# [Records for this task]

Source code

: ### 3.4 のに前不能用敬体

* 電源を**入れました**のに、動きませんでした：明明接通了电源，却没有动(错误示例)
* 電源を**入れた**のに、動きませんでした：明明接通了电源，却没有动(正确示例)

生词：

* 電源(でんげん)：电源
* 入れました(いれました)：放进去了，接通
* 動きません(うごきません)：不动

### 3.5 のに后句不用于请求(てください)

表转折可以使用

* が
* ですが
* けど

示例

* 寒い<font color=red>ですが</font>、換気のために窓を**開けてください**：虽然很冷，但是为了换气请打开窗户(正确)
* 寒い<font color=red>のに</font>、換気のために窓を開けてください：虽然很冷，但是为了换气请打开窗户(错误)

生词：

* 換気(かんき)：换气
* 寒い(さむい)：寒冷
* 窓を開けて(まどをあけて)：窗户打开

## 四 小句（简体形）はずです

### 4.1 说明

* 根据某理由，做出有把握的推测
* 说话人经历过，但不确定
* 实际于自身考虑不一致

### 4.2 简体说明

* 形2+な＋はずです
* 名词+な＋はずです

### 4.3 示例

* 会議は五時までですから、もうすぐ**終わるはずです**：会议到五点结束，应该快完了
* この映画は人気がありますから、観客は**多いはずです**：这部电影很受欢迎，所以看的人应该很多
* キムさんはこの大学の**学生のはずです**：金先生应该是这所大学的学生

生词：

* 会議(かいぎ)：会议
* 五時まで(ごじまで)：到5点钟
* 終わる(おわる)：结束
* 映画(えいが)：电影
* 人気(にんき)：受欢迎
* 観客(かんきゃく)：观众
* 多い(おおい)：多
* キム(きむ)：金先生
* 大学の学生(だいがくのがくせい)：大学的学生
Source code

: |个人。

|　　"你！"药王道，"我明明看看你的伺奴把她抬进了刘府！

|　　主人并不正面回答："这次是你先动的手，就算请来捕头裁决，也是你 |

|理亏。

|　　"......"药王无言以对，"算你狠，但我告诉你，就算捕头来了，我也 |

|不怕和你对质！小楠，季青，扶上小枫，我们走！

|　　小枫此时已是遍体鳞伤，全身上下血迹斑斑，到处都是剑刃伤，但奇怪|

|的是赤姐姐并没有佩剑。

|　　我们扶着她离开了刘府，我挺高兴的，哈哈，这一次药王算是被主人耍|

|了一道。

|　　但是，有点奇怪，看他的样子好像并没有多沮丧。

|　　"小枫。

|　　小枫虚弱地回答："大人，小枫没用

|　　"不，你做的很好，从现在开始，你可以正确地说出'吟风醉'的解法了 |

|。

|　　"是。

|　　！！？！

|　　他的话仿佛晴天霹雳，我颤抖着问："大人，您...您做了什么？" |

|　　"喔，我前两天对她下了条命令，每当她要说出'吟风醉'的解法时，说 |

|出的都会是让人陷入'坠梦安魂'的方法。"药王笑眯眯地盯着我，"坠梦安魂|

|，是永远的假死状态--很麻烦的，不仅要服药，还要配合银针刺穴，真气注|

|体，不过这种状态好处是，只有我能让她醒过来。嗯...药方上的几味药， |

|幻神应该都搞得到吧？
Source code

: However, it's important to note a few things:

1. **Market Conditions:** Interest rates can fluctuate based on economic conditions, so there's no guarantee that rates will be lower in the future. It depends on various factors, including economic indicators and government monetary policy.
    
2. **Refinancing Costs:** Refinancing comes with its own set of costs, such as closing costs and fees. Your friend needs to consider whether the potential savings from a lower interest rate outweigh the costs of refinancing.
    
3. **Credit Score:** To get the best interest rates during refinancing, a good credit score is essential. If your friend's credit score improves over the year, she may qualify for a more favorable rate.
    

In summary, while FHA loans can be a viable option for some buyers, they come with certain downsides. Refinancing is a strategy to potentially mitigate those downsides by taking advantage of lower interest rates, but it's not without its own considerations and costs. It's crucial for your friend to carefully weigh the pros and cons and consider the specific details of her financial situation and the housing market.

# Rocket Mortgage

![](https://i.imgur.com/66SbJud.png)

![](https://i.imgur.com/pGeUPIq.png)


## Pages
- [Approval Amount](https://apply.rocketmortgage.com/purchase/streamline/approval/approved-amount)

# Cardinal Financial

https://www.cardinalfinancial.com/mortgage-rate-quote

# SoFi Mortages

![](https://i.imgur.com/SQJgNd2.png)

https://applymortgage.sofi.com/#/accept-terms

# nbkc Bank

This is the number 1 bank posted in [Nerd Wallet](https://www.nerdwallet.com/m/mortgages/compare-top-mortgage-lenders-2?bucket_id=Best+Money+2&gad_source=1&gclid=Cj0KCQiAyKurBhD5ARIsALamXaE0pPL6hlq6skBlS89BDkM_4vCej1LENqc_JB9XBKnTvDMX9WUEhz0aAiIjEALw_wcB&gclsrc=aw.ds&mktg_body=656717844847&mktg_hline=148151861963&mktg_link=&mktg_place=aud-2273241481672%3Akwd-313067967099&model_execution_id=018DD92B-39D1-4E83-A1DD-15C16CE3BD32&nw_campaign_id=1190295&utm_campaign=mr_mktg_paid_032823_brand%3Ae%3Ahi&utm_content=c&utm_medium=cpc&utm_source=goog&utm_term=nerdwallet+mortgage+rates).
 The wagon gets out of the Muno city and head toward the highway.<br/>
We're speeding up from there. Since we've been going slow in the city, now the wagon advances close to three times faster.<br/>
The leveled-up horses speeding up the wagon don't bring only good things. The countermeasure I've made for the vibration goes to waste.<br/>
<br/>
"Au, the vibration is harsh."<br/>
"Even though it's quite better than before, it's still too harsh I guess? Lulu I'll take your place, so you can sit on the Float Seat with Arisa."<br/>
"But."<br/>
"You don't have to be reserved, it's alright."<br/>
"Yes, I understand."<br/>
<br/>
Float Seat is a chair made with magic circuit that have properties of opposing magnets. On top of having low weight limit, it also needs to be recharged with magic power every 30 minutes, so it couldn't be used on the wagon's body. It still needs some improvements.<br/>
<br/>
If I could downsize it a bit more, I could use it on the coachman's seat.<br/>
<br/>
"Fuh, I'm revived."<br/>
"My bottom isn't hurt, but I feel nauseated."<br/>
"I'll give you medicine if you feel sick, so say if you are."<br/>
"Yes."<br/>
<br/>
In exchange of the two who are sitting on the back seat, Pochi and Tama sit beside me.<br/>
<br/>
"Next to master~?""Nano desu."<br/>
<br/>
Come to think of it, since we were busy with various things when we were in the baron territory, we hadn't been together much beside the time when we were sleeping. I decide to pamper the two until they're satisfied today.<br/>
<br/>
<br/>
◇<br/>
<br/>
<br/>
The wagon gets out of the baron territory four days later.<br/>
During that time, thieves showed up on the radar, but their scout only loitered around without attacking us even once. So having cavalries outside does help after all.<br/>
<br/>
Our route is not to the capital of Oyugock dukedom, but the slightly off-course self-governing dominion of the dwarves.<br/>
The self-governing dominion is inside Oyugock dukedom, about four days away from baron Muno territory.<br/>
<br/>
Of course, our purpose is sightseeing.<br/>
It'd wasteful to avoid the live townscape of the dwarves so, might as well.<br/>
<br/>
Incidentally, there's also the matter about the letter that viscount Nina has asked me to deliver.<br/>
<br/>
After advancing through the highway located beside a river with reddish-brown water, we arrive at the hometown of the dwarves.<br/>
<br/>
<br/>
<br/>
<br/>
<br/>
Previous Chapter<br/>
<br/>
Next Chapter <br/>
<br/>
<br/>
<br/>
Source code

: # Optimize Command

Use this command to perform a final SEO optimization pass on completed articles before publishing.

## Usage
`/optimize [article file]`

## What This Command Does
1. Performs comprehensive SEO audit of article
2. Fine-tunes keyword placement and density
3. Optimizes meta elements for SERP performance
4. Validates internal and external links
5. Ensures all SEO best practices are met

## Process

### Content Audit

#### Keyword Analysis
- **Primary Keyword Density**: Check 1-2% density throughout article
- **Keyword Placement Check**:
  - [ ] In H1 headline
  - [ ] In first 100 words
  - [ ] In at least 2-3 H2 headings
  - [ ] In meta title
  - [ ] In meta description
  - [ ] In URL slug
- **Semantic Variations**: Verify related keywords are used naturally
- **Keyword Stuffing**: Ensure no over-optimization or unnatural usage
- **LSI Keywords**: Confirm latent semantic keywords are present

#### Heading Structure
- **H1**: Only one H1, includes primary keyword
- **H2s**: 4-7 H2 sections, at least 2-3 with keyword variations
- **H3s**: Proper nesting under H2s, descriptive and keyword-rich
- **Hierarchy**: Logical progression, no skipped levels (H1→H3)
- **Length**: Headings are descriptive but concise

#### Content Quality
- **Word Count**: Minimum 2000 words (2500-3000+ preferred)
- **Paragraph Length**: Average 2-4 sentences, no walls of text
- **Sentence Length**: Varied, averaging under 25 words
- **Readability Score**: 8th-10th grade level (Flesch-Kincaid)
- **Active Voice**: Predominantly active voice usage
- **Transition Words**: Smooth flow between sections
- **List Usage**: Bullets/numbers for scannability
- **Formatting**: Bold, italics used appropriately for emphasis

# [Work instruction]
Print the lines verbatim, beginning at the line that contains "1. **Market Conditions:**" and ending after the line that contains "2. **Refinancing Costs:**".

# [Written response]
1. **Market Conditions:** Interest rates can fluctuate based on economic conditions, so there's no guarantee that rates will be lower in the future. It depends on various factors, including economic indicators and government monetary policy.
    
2. **Refinancing Costs:** Refinancing comes with its own set of costs, such as closing costs and fees. Your friend needs to consider whether the potential savings from a lower interest rate outweigh the costs of refinancing.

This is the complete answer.